Ignore the hundreds of thousands of dollars spent on the underused trail bed itself Just multiply 42 by a couple of hundred dollars, the minimum imaginable cost of buying the treated posts, the signs, and people and equipment to install them. You get $8,400.

So what, Jim? You're bitching about a pittance.

No, I'm inviting attention to the reason why our Leaders this week are stumbling around Washington, wall-eyed  with the realization that we have nearly borrowed ourselves into Third-World debtor-nation status; why an American plea for IMF bailout loans in the next decade is no longer unthinkable.
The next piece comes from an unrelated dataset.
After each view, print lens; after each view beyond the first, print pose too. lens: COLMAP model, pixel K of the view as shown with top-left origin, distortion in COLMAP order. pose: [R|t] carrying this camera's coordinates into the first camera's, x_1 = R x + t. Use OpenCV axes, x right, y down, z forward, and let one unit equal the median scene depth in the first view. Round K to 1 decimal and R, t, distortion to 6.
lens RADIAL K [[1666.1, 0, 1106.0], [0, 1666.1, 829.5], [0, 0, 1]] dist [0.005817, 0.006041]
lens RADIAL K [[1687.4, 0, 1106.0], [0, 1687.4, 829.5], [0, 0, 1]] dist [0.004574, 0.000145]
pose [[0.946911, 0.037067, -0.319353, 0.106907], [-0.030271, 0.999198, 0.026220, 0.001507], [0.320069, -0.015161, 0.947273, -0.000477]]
Why you may wake up one morning in the near future and discover that your stash of  well-hidden C-notes,  totaling  a thousand dollars, for emergencies,  won't buy your hungry kid a Happy Meal, even if they remain legal.

Bike trails built to Interstate Highway standards, a million or two  to dissuade kids from eating Cheetos, a few billion to send an extra $250 to each of the nation's old farts.  They are linked to a pervasive political attitude: "Dream up something  -- damned near anything -- that sounds nice and green and healthy and friendly, and, of course, badly needed. Hire a lobbyist. We'll find a way to make you happy by extorting your neighbors, Of  course, they're broke too these days, but we'll just borrow what you need and sign their name to it."